We rely on simple sequential games with two strategies and two movers. As most of the employed games have prisoner dilemma structures, we label the two strategies as ‘cooperate’ and ‘defect’. In all games, the first-mover makes a decision to cooperate or defect, followed by the second-mover to make the same choice. For the second-movers we utilise the strategy method to elicit decisions, only focusing on behaviour after the first-mover has ‘cooperated’. Previous research has shown that unconditional cooperation (cooperate after defection) is very rare and it is not relevant for the estimation of our distributional preference parameters. The payoffs that can be achieved vary across games, where ‘cooperate-cooperate’ (CC) yields payoffs of (R,R), ‘cooperate-defect’ (CD) yields (S,T) and ‘defect-cooperate’ (DC) as well as ‘defect-defect’ (DD) yields (P,P). In our design we hold R (500 Tokens) constant, and vary P, T and S along 4 values, resulting in 4x4x4 = 64 games in total. The table below presents details on the specific values for P, T and S.
P T S
100 400 20
200 600 40
300 800 90
400 1000 180
Using the decisions from the second-mover, we then estimate three social preference models following the Charness-Rabin (2002) framework. We consider the second-movers choice to ‘cooperate’ to be a result of their social preferences as well as the ‘level of kindness’ by the first-mover. We measure ‘kindness’ along two dimensions, first we define R-P as the amount the first-mover has given to the second-mover and P-S as the risk of the first-mover that is associate with the decision to ‘cooperate’.

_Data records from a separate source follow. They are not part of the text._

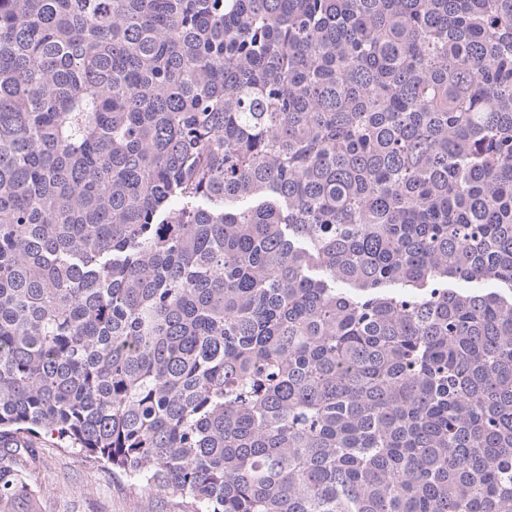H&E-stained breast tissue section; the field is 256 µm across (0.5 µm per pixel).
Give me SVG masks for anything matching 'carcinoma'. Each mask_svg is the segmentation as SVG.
Listing matches in <instances>:
<instances>
[{
  "label": "carcinoma",
  "mask_w": 512,
  "mask_h": 512,
  "mask_svg": "<svg viewBox=\"0 0 512 512\" xmlns=\"http://www.w3.org/2000/svg\"><path fill=\"white\" fill-rule=\"evenodd\" d=\"M39 437L195 512H512V0H0V512Z\"/></svg>",
  "instance_id": "cac0c4a2"
}]
</instances>
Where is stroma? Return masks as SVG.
Here are the masks:
<instances>
[{"mask_svg":"<svg viewBox=\"0 0 512 512\" xmlns=\"http://www.w3.org/2000/svg\"><path fill=\"white\" fill-rule=\"evenodd\" d=\"M33 454L38 512H192L178 497L134 489L109 465L72 454L50 438L35 440Z\"/></svg>","mask_w":512,"mask_h":512,"instance_id":"obj_1","label":"stroma"}]
</instances>
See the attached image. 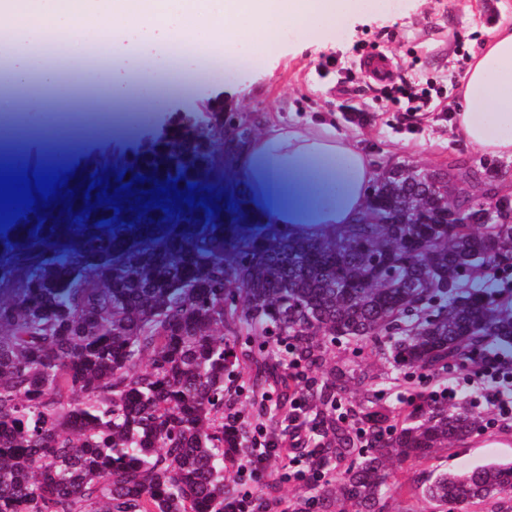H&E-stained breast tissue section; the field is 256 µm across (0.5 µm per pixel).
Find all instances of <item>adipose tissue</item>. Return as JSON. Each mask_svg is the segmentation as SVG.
<instances>
[{
  "mask_svg": "<svg viewBox=\"0 0 512 512\" xmlns=\"http://www.w3.org/2000/svg\"><path fill=\"white\" fill-rule=\"evenodd\" d=\"M350 0H0V46L11 56L0 83L39 98L43 88L66 91L46 46L64 42L66 62L86 55V29L100 32L105 70H115L142 44L163 56L173 50H224L231 74L263 66L280 35L305 29L321 37L347 20ZM452 124L483 153L512 158V24L499 26L475 54L460 87ZM238 200L257 221L289 223L287 188L308 203L306 220L316 230L353 222L366 208V189L376 177L371 157L348 133L325 120L309 126L268 124L235 159Z\"/></svg>",
  "mask_w": 512,
  "mask_h": 512,
  "instance_id": "ef3b65f1",
  "label": "adipose tissue"
}]
</instances>
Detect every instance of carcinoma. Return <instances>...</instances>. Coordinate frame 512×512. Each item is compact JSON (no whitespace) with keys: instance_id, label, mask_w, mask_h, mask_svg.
<instances>
[{"instance_id":"1","label":"carcinoma","mask_w":512,"mask_h":512,"mask_svg":"<svg viewBox=\"0 0 512 512\" xmlns=\"http://www.w3.org/2000/svg\"><path fill=\"white\" fill-rule=\"evenodd\" d=\"M252 135L247 119L216 103L131 159L102 154L89 174L149 171L164 158L166 178L201 189ZM459 174L472 192L455 197ZM421 175L405 166L380 174L355 223L310 236L253 230L228 207L225 225L206 212L200 229L178 233L190 218L158 207L156 222L170 228L138 236L143 219L119 221L108 205L91 227L72 219L78 243L51 255L42 221L18 233L29 245L0 232V512H225L238 493L224 469L246 437L224 417L238 362L220 335L226 325L277 337L310 370L324 367L338 338L385 341L397 367L427 375L512 344V296L475 284L509 268L487 242L512 249V223L483 221L476 201L493 170L453 164ZM449 202L471 219L451 234L441 223ZM349 392L334 370L306 390L323 437L314 464L332 456L347 466L301 512L340 503L385 512L393 463L427 460L473 433L461 405L428 399L406 413L367 396L341 412ZM410 492L512 512V460L431 473Z\"/></svg>"}]
</instances>
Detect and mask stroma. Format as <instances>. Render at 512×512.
Returning a JSON list of instances; mask_svg holds the SVG:
<instances>
[{
	"label": "stroma",
	"mask_w": 512,
	"mask_h": 512,
	"mask_svg": "<svg viewBox=\"0 0 512 512\" xmlns=\"http://www.w3.org/2000/svg\"><path fill=\"white\" fill-rule=\"evenodd\" d=\"M511 22L512 0H356L344 27L333 31L322 44L294 53L292 47L300 35L288 31L271 67L243 70L229 83L202 76L207 65H223V56L184 57L178 69L184 82L193 86L189 95L171 96L159 103L145 95L129 103L125 120L76 129L62 167L75 169L103 149L133 151L173 126L182 113L197 109L201 102L220 99L225 111L245 117L256 127L265 121L292 124L327 117L337 131L355 135L381 172L403 165L442 168L451 162L492 168L497 173L496 193L510 196L512 159L486 155L469 144L452 129L449 115L457 106L458 86L451 83L450 76L458 71V51L469 56L478 53L496 26ZM340 50L350 55V74L336 70L334 58ZM381 55L394 63L393 85L426 79L440 82L442 110L409 112L404 105L385 98L359 68L360 58ZM0 111L8 115L0 122V138L17 136L22 140L18 155L1 157L0 163L17 169L49 167L57 144L56 137L47 133L49 120L27 111L20 98L0 102ZM224 339L239 358L231 378L232 387L239 392L237 411L251 428L275 430L274 415L258 416L251 392L255 367L249 355L257 339L245 338L230 327L225 328ZM327 362L349 377L355 394L375 391L383 406L400 408L405 396L454 389L457 403L471 409L481 423L466 442L438 449L429 460L395 467L385 498L388 512H433L432 505L409 495L408 485L415 477L434 470L462 472L492 461L512 460V424L498 420L493 407L485 398L475 397L471 387L479 381L484 388H492L483 364L449 370L441 381L396 368L386 343L345 341L329 345ZM266 476L273 479L276 491L267 496L260 512H294L297 501L311 494L308 482L289 479L287 458L273 459Z\"/></svg>",
	"instance_id": "stroma-1"
}]
</instances>
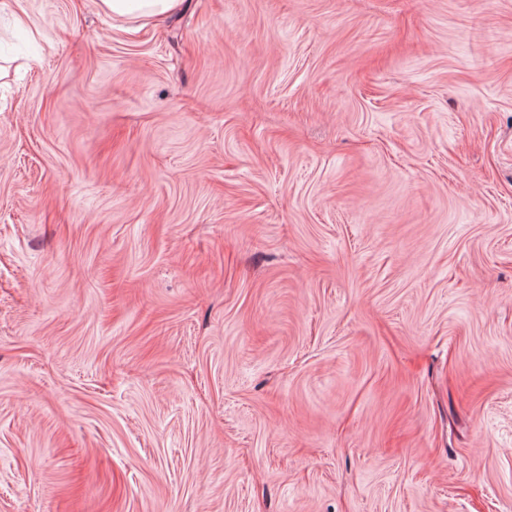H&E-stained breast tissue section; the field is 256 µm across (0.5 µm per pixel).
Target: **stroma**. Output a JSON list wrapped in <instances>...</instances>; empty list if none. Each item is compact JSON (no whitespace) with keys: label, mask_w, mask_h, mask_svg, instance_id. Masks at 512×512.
<instances>
[{"label":"stroma","mask_w":512,"mask_h":512,"mask_svg":"<svg viewBox=\"0 0 512 512\" xmlns=\"http://www.w3.org/2000/svg\"><path fill=\"white\" fill-rule=\"evenodd\" d=\"M0 512H512V0H0ZM183 2L184 0H101V5L113 16L158 23L177 12Z\"/></svg>","instance_id":"1"}]
</instances>
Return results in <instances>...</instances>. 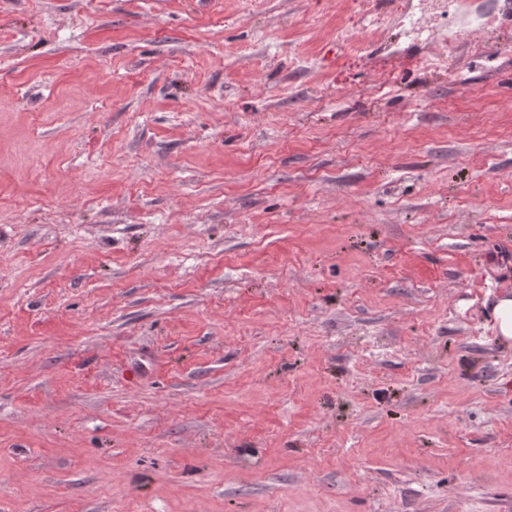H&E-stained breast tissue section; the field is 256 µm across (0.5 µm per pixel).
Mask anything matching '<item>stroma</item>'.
Instances as JSON below:
<instances>
[{"mask_svg":"<svg viewBox=\"0 0 512 512\" xmlns=\"http://www.w3.org/2000/svg\"><path fill=\"white\" fill-rule=\"evenodd\" d=\"M512 0H0V512H512ZM492 318L497 336L504 342L512 340V297H498L492 307Z\"/></svg>","mask_w":512,"mask_h":512,"instance_id":"35a3bbf8","label":"stroma"}]
</instances>
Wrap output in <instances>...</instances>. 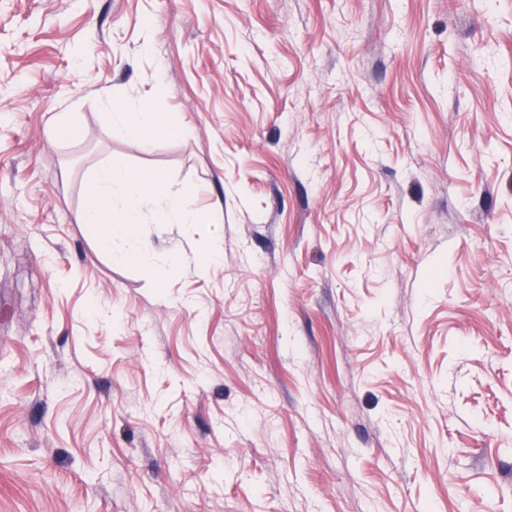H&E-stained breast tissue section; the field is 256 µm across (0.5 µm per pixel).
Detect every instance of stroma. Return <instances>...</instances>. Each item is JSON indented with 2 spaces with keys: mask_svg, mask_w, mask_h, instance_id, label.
<instances>
[{
  "mask_svg": "<svg viewBox=\"0 0 512 512\" xmlns=\"http://www.w3.org/2000/svg\"><path fill=\"white\" fill-rule=\"evenodd\" d=\"M0 512H512V0H0ZM110 135H142V145L148 149L153 139L144 136L146 131L155 135L178 137L186 135L188 126L178 119L173 112H168L159 101H142L138 105L113 98L109 100L105 112ZM83 223L96 231L115 263L142 261L153 251L139 236L152 213L164 224H198L185 194L156 175L116 165L100 167L90 187Z\"/></svg>",
  "mask_w": 512,
  "mask_h": 512,
  "instance_id": "35a3bbf8",
  "label": "stroma"
}]
</instances>
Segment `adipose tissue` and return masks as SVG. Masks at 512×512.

The three models we estimate then account for
1. Social preferences + noise
2. Social preferences + first-mover giving to second mover (R-P) + noise
3. Social preferences + first-mover risk to ‘cooperate’ (P-S) + noise
Using logit regressions, we estimate individual distributional preferences and sensitivity to the kindness of the first-mover in the three models described above. Most importantly, the estimated models also include a rationality parameter that captures noisy decisions, thereby allowing us to separate social preferences from noisy decision making.
For the data collection we assign subjects to either the role of the first- or second-mover for the entire experiment. In the beginning of the experiment, we group one first-mover with one second-mover. This match stays the same for the duration of the experiment and each group faces the same 64 game decisions in the identical random order. We always implement ‘defection’ after ‘defection’ for the second-mover and thus use the strategy method to elicit second-mover willingness to ‘cooperate’ after the first-mover’s decision to ‘cooperate’. Thus, both players in our set-up make a binary decision between cooperating and defecting (C, D) in each game. Choices are incentivised by selecting one random game for a group and pay a bonus according to the decisions made.
In addition, we also elicit incentivised beliefs of each player after each game, where the player reports the probability of the other player to choose ‘cooperate’. We incentivise these using a binary scoring mechanism, where honest reporting yields a higher chance to win a fixed bonus than misreporting the probability.
Charness, G., & Rabin, M. (2002). Understanding social preferences with simple tests. The Quarterly Journal of Economics, 117(3), 817-869.
Giamattei, M., Yahosseini, K. S., Gächter, S., & Molleman, L. (2020). LIONESS Lab: a free web-based platform for conducting interactive experiments online. Journal of the Economic Science Association, 6(1), 95-111.